REQUIRED ACTION 1:
In the course listings, what is the basis for evaluating participants in Women and the Political System?
REQUIRED ACTION 2:
Quote the course listings from the words containing "420/Comm. 420. Politics" through "(Traugott and Porter)".
───── SELECTED EXTRACT
See University Course 462. (Aberbach)
418. Women and the Political System. Two courses in political science or permission of instructor. (4). (SS).
This course is about the political participation of women and its effect on American political life. Besides examining the structural and social barriers to women's political participation, we will also focus on the role of feminist ideology and its effect on the structure of the women's movement. What is "feminist ideology?" How has that ideology reflected itself in the structure of women's political organizations, their political strategies, and the issues that these organizations are concerned with? Besides looking at the effect of feminist ideology on the women's movement, we will also be looking at the effect of that ideology on American politics. The existence of this ideology has redefined issues previously thought of as "non-political" into political issues. What has brought this about? What kinds of policies have emerged in the face of this change? Class participants will be evaluated on the basis of two short papers, a major research paper, and class participation. (Kosaki)
420/Comm. 420. Politics and the Mass Media. Pol. Sci. 111, 300, 410, or 411. (4). (SS).
The course is designed to expose students to the way the news is made and the consequences for the operation of the political system. The central theme will be shifting roles of the media as objective reporter of events and as public agenda setter. Particular emphasis will be devoted to the importance of the media in electoral politics including the effects of the media on the electorate, the use of advertising in political campaigns and changing patterns of media use and exposure. In addition to readings and lectures, guest presentations will be made by leading journalists and political figures. There will be a midterm and a final examination, as well as a term paper involving independent research. (Traugott and Porter)
428/Phil. 428/Econ. 428/Asian
Studies 428/Soc. 426. China's Evolution Under Communism. Upperclass
or graduate standing. (4). (SS).
──────────
───── DATA EXCERPTS
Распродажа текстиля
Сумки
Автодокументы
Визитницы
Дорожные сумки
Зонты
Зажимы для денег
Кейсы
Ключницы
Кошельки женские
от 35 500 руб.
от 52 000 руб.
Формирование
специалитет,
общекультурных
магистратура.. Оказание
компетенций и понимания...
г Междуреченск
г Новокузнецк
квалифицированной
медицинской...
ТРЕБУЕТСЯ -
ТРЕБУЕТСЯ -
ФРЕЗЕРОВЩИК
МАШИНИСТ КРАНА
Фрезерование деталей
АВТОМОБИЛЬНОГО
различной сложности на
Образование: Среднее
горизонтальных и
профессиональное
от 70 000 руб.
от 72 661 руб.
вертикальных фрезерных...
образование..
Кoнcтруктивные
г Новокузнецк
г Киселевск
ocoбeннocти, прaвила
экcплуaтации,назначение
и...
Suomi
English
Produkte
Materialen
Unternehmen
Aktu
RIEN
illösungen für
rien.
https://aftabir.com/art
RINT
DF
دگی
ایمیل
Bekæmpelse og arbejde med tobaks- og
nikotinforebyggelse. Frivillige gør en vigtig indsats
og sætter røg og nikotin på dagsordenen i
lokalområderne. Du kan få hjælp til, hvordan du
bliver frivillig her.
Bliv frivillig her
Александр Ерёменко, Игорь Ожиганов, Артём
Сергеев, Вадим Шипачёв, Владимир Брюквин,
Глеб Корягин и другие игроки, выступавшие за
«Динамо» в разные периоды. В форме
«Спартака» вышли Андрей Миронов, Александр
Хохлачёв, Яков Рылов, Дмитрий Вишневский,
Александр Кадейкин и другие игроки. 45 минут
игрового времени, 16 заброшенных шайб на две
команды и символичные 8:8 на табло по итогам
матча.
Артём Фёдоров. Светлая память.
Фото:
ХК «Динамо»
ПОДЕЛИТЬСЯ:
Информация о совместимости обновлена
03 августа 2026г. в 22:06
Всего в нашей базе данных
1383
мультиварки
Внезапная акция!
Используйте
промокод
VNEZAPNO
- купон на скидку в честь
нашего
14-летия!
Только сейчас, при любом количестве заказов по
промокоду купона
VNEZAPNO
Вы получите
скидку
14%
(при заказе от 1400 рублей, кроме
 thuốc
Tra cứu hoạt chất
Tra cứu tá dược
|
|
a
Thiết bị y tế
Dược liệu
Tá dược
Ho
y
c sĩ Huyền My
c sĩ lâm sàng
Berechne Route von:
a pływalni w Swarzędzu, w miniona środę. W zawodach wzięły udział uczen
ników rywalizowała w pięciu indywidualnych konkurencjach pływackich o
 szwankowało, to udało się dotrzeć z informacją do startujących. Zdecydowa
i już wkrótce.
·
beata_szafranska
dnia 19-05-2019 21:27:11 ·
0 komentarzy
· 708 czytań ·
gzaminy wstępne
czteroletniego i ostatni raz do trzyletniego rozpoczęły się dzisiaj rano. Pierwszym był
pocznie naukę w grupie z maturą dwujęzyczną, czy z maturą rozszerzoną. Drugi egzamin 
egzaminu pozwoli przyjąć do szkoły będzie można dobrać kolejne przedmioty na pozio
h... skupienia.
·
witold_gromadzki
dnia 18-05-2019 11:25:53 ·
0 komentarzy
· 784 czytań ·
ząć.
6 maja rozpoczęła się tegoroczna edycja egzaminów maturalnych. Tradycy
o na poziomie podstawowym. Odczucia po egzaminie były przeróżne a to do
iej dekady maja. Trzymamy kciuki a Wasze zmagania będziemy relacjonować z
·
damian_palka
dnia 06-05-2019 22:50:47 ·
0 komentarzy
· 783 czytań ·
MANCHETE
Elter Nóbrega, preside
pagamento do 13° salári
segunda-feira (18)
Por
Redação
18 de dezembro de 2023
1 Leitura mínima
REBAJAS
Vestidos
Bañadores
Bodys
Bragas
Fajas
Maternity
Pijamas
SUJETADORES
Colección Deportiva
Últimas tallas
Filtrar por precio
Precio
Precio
──────────
SOLUTION 1:
Two short papers, a major research paper, and class participation.

SOLUTION 2:
420/Comm. 420. Politics and the Mass Media. Pol. Sci. 111, 300, 410, or 411. (4). (SS).
The course is designed to expose students to the way the news is made and the consequences for the operation of the political system. The central theme will be shifting roles of the media as objective reporter of events and as public agenda setter. Particular emphasis will be devoted to the importance of the media in electoral politics including the effects of the media on the electorate, the use of advertising in political campaigns and changing patterns of media use and exposure. In addition to readings and lectures, guest presentations will be made by leading journalists and political figures. There will be a midterm and a final examination, as well as a term paper involving independent research. (Traugott and Porter)